N_s = sample size = 900. μ_s = mean of the sample = 3.4 cm
σ_s = Standard deviation of the sample = 2.61 cm
Population mean μ₀ =3.25
Population standard deviation = σ₀ = 2.61 cm
student's t = (μ_s - μ₀) / [σ_s / √N_s ]
t = (3.4 - 3.25) * √900 / 2.61 = 1.7241
the probability that -1.7241 <= t <= 1.7241 from the
students t distribution table or from a website that calculates these.
Here the degrees of freedom (d.f) are 899 = N_s - 1. Sample size is 900.
The probability we get is 0.915. Hence, we can say that the sample belongs to the
population with a probability 0.915 or a confidence level of 91.5%.

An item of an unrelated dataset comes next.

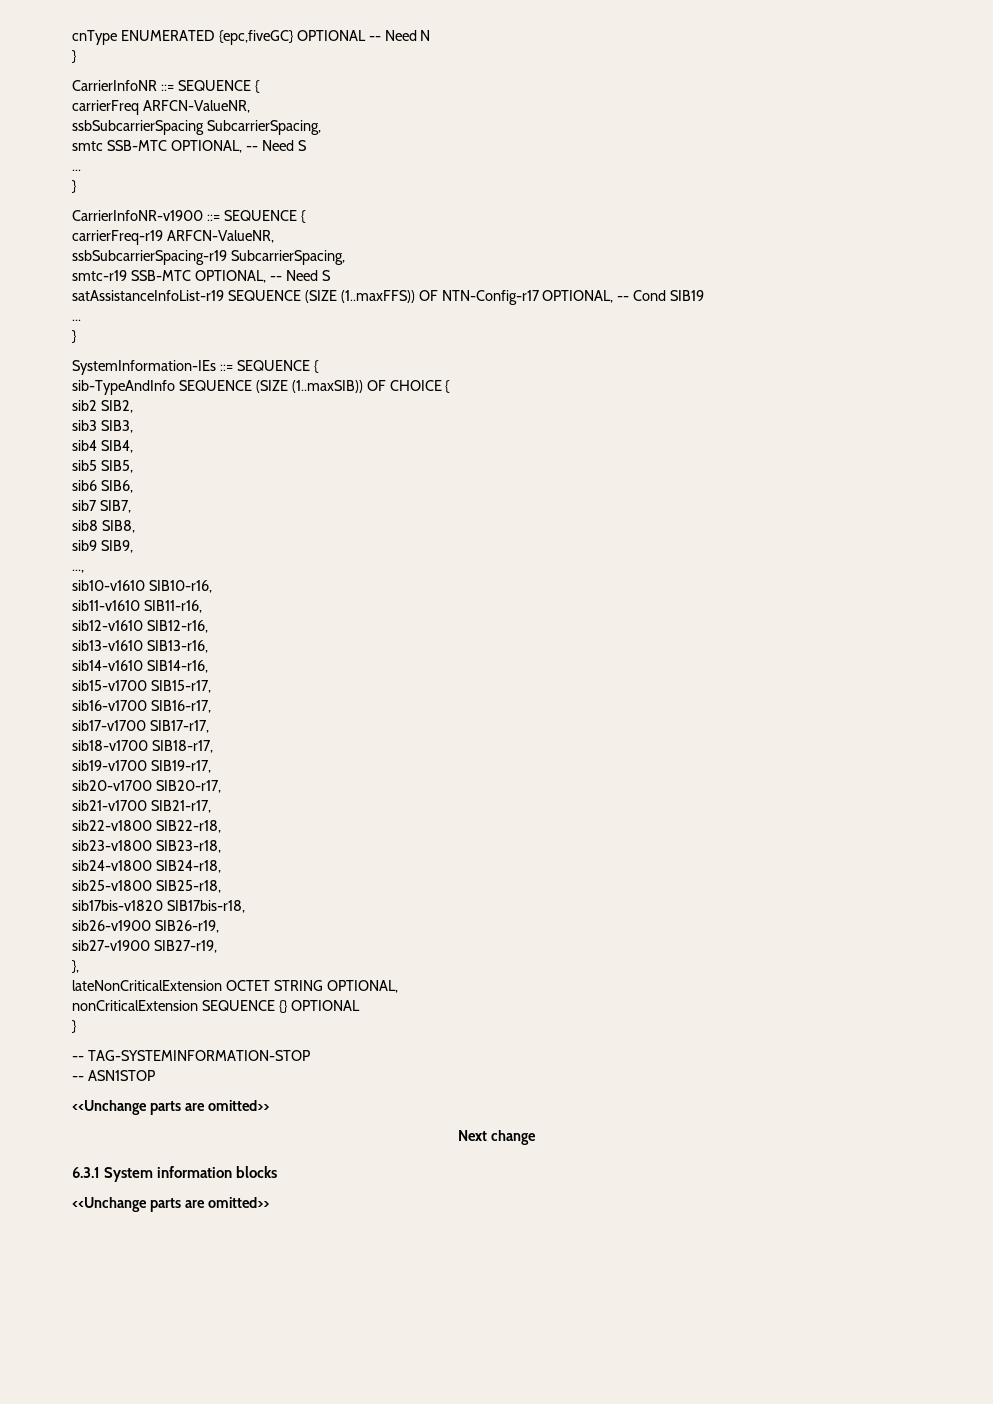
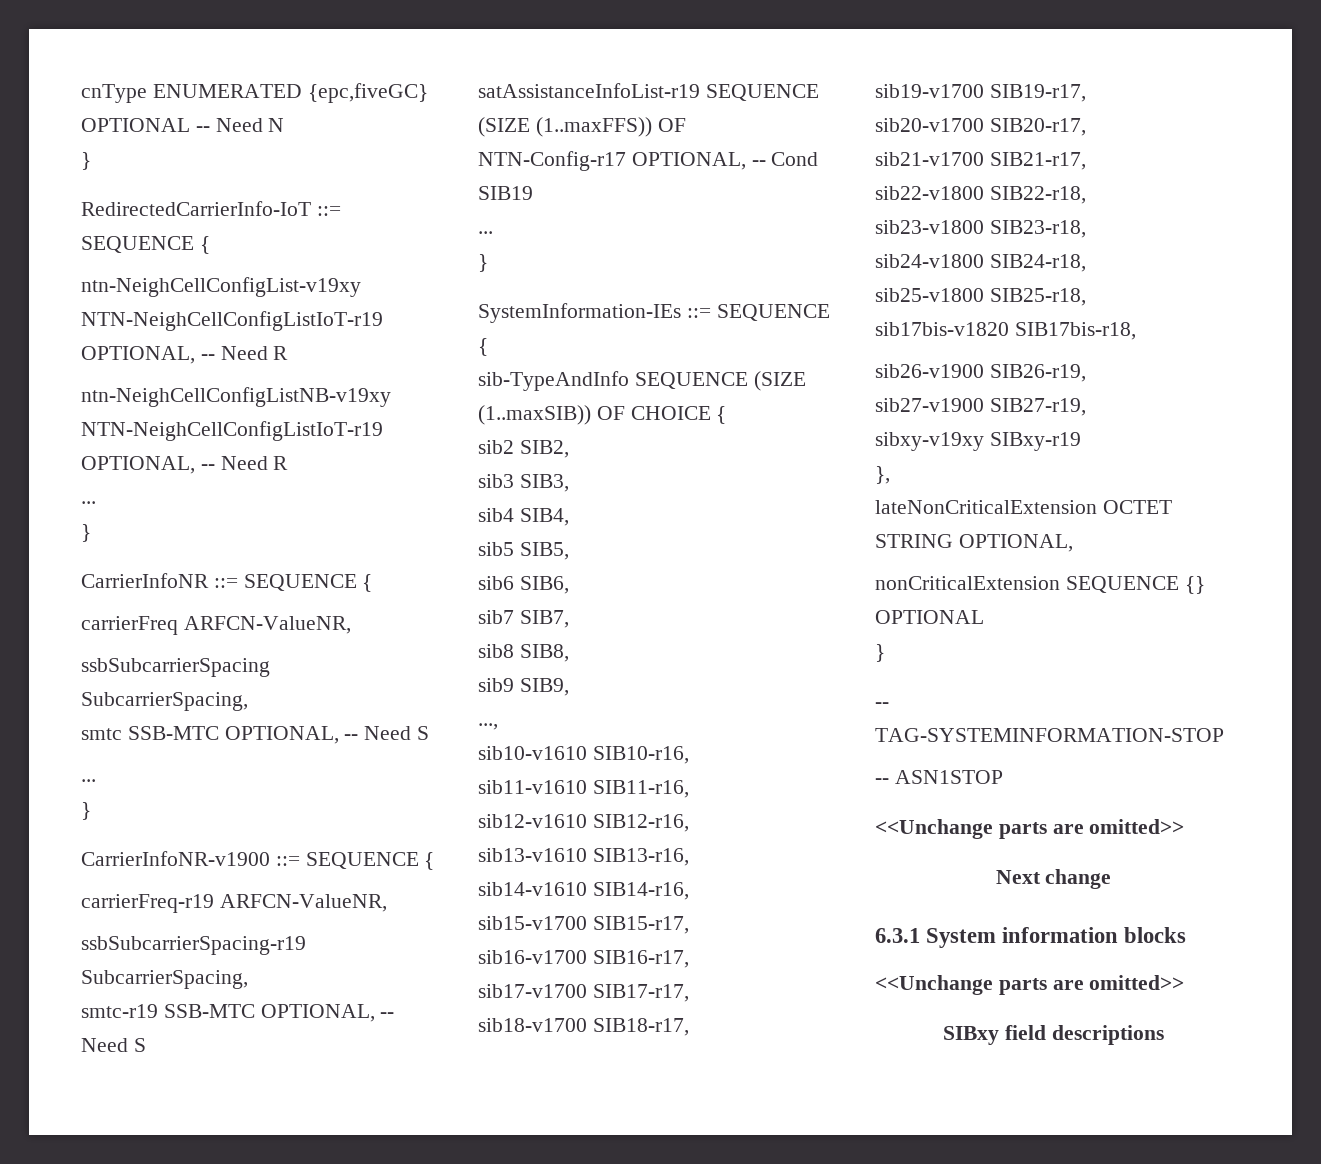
(77, 56) none -> [81,201,341,216] [81,236,210,254] [81,277,361,297] [81,311,383,331] [81,346,289,364] [81,387,391,407] [81,421,383,441] [81,456,289,474] [81,501,96,504] [81,524,91,542] // RedirectedCarrierInfo-IoT ::= SEQUENCE { // ntn-NeighCellConfigList-v19xy NTN-NeighCellConfigListIoT-r19 OPTIONAL, -- Need R // ntn-NeighCellConfigListNB-v19xy NTN-NeighCellConfigListIoT-r19 OPTIONAL, -- Need R // ... // }
(217, 946) none -> [875,432,1081,451] // sibxy-v19xy SIBxy-r19
(270, 1202) none -> [943,1025,1164,1045] // SIBxy field descriptions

The population is normal. we don't know its mean. We know sample size, mean and standard deviation. We are given confidence level 95% = 0.95
Normal distribution variable:
Z = (μ_s - μ₀) / (σ_s/√N_s)
Here σ_s = 2.61 cm, N_s = 900
We consult the Standard Normal Distribution tables. We find z such that
P(0 <= Z <= z ) = 0.95/2 = 0.475,
or from the cumulative standard distribution table we find z such that :
P(-∞ < Z <= z ) = 0.5 + 0.95/2 = 0.975
Either way, we get the value z of variable Z for which the probability
P( -z <= Z <= z) = 95% = 0.95 is z = 1.96
-1.96 <= Z <= 1.96
-1.96 * σ_s <= √N_s * (μ_s - μ₀) <= 1.96 * σ_s
- 0.1705 <= (μ_s - μ₀) <= 0.1705 cm
As, μ_s = 3.4 cm :
3.4 - 0.1705 <= μ₀ <= 3.4+0.1705 cm
ie., range [3.23 cm , 3.57 ]
That will be the range of the population mean that we will estimate from the available sample data.